Başbakan Yıldırım, sözlerini şöyle sürdürdü:
"Halk oylamasından sonra Türkiye'yi tutabilene aşk olsun. Ekonomisiyle üretimiyle istihdamıyla evelallah gelecek bizim. Türkiye'ye içeride, dışarıda niye saldırıyorlar, düşündünüz mü? Türkiye, son 15 yıldır uydu devlet değil, dümen suyuna giren bir ülke değil, kararını kendi veren bir ülke. Başkalarının verdiği kararları uygulayan bir ülke değil. Açıkça kıskanıyorlar. Ne yaparlarsa yapsınlar, bu topraklarda ayakta durmanın bir bedeli var, ya o bedeli ödeyeceğiz ya da dünya tarihinden yok olacağız. Biz güçlü olmaya mecburuz. Her yönüyle kendi kendine yeten bir ülke olmaya mecburuz. Bunun için daha çok çalışacağız, daha çok üreteceğiz, gayret edeceğiz. Kardeşliğimizi daha da kuvvetli hale getireceğiz."

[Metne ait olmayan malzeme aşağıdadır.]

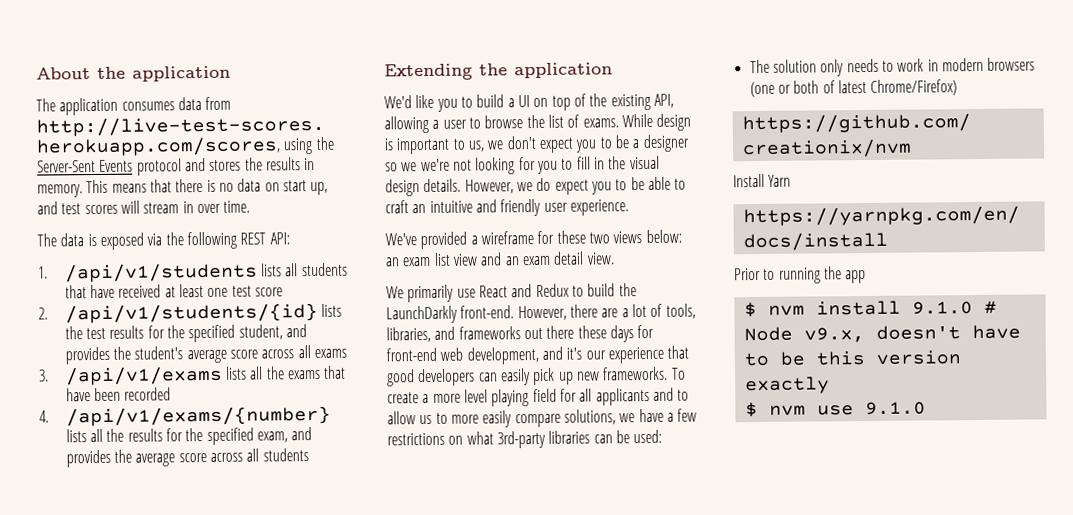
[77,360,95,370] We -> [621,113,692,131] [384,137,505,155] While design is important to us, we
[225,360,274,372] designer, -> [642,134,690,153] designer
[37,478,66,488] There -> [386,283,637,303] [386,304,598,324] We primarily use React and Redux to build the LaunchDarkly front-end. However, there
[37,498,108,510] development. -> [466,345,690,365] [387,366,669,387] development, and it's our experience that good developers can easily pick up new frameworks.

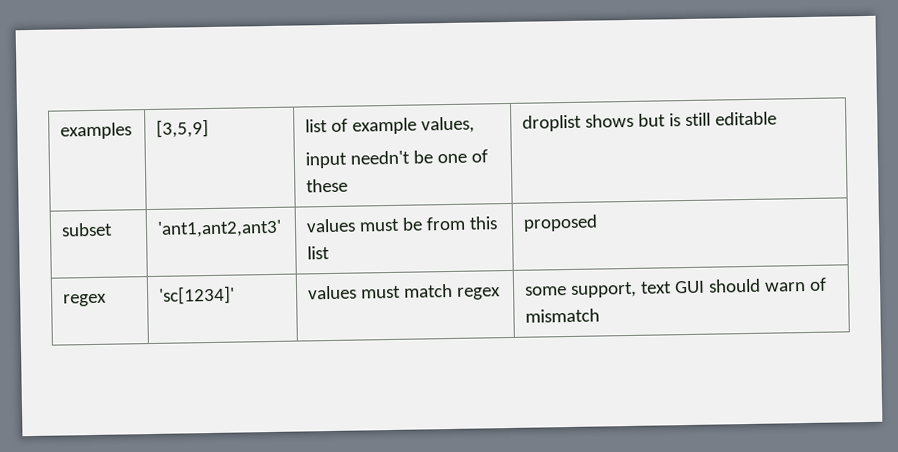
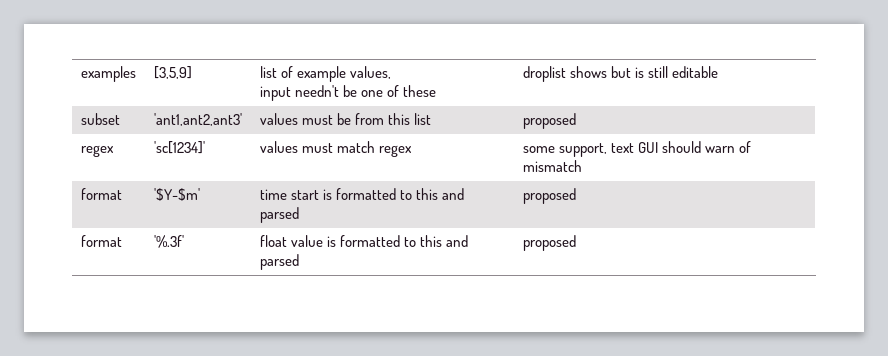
(601, 315) none -> [80,188,122,200] [153,188,200,201] [259,188,464,200] [259,207,299,223] [522,188,576,204] [80,235,122,247] [153,235,184,248] [259,235,468,247] [259,254,299,270] [522,235,576,251] // format | '$Y-$m' | time start is formatted to this and parsed | proposed // format | '%.3f' | float value is formatted to this and parsed | proposed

Kendilerine "Millet size her istediğinizi veriyor, niye bu işlere giriyorsunuz. Böyle gitsin." diyenlerin bulunduğunu aktaran Yıldırım, bunun dönemsel bir durum olduğunu söyledi. Yıldırım, "Biz 7 Haziran'da bu ülkenin neyle karşılaşabileceğini gördük. O halde işi şansa bırakamayız. Bu sistem iktidarı vekillerden alıyor, sandıkta milletin kendisi belirliyor. İktidarı sandıkta siz belirleyeceksiniz." şeklinde konuştu.
BU SİSTEMLE SANDIKTA HÜKÜMET KURULUYOR
Başbakan Yıldırım, 94 yıldan beri 65 hükümetin iş başına geldiğine ve bazı hükümetlerin 17 ay dayandığına dikkati çekerek, şunları kaydetti:
"Peki 17 ayda hangi planı yapacaksınız, hangi işi yapacaksınız, hangi projeyi gerçekleştireceksiniz? Mümkün mü? Onun için Türkiye tek başına güçlü iktidarlarda hep büyümüş daha sonra güçlü iktidarlar yok olunca 10 sene büyüyorsun, 10 sene sonra bütün büyüdüklerin geri gidiyor, tekrar sıfırdan başlıyorsun. 50'den beri hep öyle. 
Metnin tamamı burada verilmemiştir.